L’important reste à souligner. La langue française est si grande : elle sublime le réel à travers des mots tels que le rapport au monde ne peut en être que magnifié. Peut-être pire que l’anglicisation, il y a l’avènement probable d’une novlangue calquée de l’anglais. Une langue paupérisée devenue, littéralement, une traduction de cette « langue des affaires » dont certaines personnes chérissent l’avènement comme d’autres pouvaient autrefois désirer l’assimilation des francophones au Canada pour d’autres raisons. Alors que ces situations divergent en bien des choses, elles ont en commun le désintérêt pour l’intégrité d’une langue.
La francophonie de cocktail
À McGill, l’Organisation de la francophonie à McGill (OFM) —une belle initiative sur papier— prenait forme il y a quelques mois, née du regroupement de différents acteurs ayant pour souhait « d’instituer une organisation qui aspire à être porte-parole de cette grande communauté » francophone. Ce vœu, pieux s’il en est un, ne peut que le demeurer si l’OFM ne se contente que de la promotion d’une espèce de francophonie de cocktail —soirées culturelles, petites publications sur les réseaux sociaux ici et là. Difficile d’assumer le rôle de « porte-parole » par une parole molasse et convenue. L’incohérence fait grincer l’histoire.
Cette attitude de larbin ne saurait trouver une réponse chaleureuse chez celles et ceux pour qui la survie d’une langue vaut bien quelques affaires manquées
N’oublions pas que le français n’a pas été préservé depuis la Révolution tranquille à coup de beaux discours ou de soirées de réseautage. Ce sont parfois des lois-massues telles que la Loi sur la langue officielle, celle-là même qui reconnaît le français comme seule langue officielle du Québec ou encore la Charte de la langue française qui, en grande partie, ont permis le maintien de l’usage du français dans la sphère publique. Ces mesures ont su affirmer le caractère vital de notre langue en tant que caractéristique distinctive de la société québécoise au sein du monolithe anglophile nord-américain. Ces lois, loin d’être des symboles de fermeture ou d’oppression, sont les porte-étendards de certains gouvernements québécois dans leur lutte contre un mastodonte culturel qui n’a que faire de l’oxygène nécessaire aux autres cultures. Des dirigeants courageux —ces Bourrassa, Lévesque, Laurin et autres— se sont autrefois donné les moyens de préserver un patrimoine culturel et linguistique. Pour autant, nous n’avons jamais vraiment pu saisir ces incroyables moyens techniques pour ce qu’ils sont : des moyens pour des fins. Encore nous a‑t-il resté à bâtir notre demeure, ce que nous tardons encore à faire.
+===+
▶ [Exercices à faire]:
**a)** Recopiez fidèlement le passage de l'extrait sur la langue française, de « La francophonie de » à « fait grincer l’histoire. ».
**b)** Prolongez l'extrait sur la langue française à la suite de sa dernière phrase.
Vous n'aurez pas besoin de la liste qui suit.

[Entrées de données enregistrées]
+===+
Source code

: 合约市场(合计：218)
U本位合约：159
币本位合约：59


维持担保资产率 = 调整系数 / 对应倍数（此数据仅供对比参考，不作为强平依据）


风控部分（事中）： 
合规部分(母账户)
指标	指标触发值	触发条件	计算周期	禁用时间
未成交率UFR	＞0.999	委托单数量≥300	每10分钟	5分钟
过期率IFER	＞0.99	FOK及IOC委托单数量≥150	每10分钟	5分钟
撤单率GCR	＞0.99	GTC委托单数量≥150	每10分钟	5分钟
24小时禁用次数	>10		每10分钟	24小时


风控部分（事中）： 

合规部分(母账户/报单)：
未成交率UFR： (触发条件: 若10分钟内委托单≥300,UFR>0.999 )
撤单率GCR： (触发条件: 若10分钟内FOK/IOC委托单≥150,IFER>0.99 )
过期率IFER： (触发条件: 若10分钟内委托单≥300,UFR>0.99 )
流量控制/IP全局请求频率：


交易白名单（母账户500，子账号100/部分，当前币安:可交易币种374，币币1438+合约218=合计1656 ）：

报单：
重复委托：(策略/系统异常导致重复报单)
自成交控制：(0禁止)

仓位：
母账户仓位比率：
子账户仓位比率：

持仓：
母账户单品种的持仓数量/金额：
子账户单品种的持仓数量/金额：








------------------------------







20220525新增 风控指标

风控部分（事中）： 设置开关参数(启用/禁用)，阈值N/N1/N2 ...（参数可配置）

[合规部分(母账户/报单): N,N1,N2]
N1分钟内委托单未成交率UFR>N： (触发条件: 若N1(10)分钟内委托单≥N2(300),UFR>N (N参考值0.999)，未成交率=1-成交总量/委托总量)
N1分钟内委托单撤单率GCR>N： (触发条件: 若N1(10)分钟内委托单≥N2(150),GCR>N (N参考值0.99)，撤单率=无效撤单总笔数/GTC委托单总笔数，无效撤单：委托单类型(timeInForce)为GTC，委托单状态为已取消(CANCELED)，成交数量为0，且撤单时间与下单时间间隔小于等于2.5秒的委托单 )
+===+
▶ [Réponses rédigées]:
**a)**
La francophonie de cocktail
À McGill, l’Organisation de la francophonie à McGill (OFM) —une belle initiative sur papier— prenait forme il y a quelques mois, née du regroupement de différents acteurs ayant pour souhait « d’instituer une organisation qui aspire à être porte-parole de cette grande communauté » francophone. Ce vœu, pieux s’il en est un, ne peut que le demeurer si l’OFM ne se contente que de la promotion d’une espèce de francophonie de cocktail —soirées culturelles, petites publications sur les réseaux sociaux ici et là. Difficile d’assumer le rôle de « porte-parole » par une parole molasse et convenue. L’incohérence fait grincer l’histoire.

**b)**
Ici et ailleurs
Toutefois, tout n’est pas noir. Pas plus tard que l’an dernier, le Québec francophone a offert — momentanément certes— un bel exemple de cet esprit combatif à privilégier. Il faut dire que la cible était grande comme le mont Royal : lors de l’ouverture de la nouvelle boutique Adidas au centre-ville en novembre 2017, le gérant a tristement lancé trois lignes de français afin d’«accommoder la Ville de Montréal et les médias francophones » pour par la suite passer à l’anglais. Philippe Couillard, Valérie Plante, Régis Labeaume et plusieurs autres, tous ont vilipendé l’attitude leste qui n’a pas logis qu’en une demeure. Il serait mal avisé de voir dans cet exemple qu’une tentative de généraliser un événement anecdotique : il faut y voir au contraire un pied à terre à poser, un « non » ferme face à une tendance. Hélas, c’est bien de cette fermeté qu’il semble manquer au sein de la francophonie de cocktail. Du reste, la crispation de la réaction doit laisser place aux ambitions de la ferveur.
Mais cette francophonie de tartuffes n’est pas implantée qu’à McGill. Le tartuffe en chef —aussi connu sous le nom d’Emmanuel Macron— repousse les limites de cette logique de beau-discours. M. Macron, qu’il est beau de vous entendre parler de green tech ou de vous entendre prescrire comment l’anglais permettrait de renforcer une francophonie à la botte de plus grand qu’elle. Quoi de plus absurde au sein d’un bassin de 350 millions d’anglophones qui se partagent les plus grandes richesses mondiales et de colossaux empires culturels. Cette attitude de larbin ne saurait trouver une réponse chaleureuse chez celles et ceux pour qui la survie d’une langue vaut bien quelques affaires manquées.
Bien sûr, les francophones peuvent apprendre l’anglais. Il y a également une certaine richesse à cette langue. Mais l’inverse étant trop peu souvent le cas, l’absence d’une concomitance respectueuse à laquelle nous pourrions nous attendre dans une moindre mesure nous enseigne sur l’attitude à notre endroit.
Le silence des Québécoises et Québécois francophones est donc particulièrement désolant, considérant la proximité qu’ils peuvent avoir avec une épopée qui ne s’inscrit pas que dans des livres d’histoire
Le devoir d’agir
Certains pourraient nous demander pourquoi défendre le français activement et fermement au sein d’une institution anglophone est un devoir si important. Après tout, si les étudiants francophones d’ici et d’ailleurs ont fait le choix d’étudier en anglais, n’est-ce pas de leur droit ? Aussi cosmopolite et anglophone que McGill puisse être, il convient de rappeler que l’université se trouve au sein d’un Québec francophone avant d’appartenir à un Canada bilinguo-anglophone, ne serait-ce qu’en matière de répartition des compétences entre la province et le fédéral. En ce sens, une partie significative du paysage linguistique québécois est toujours en adéquation avec l’attitude des étudiants étrangers au regard de l’emploi de la langue.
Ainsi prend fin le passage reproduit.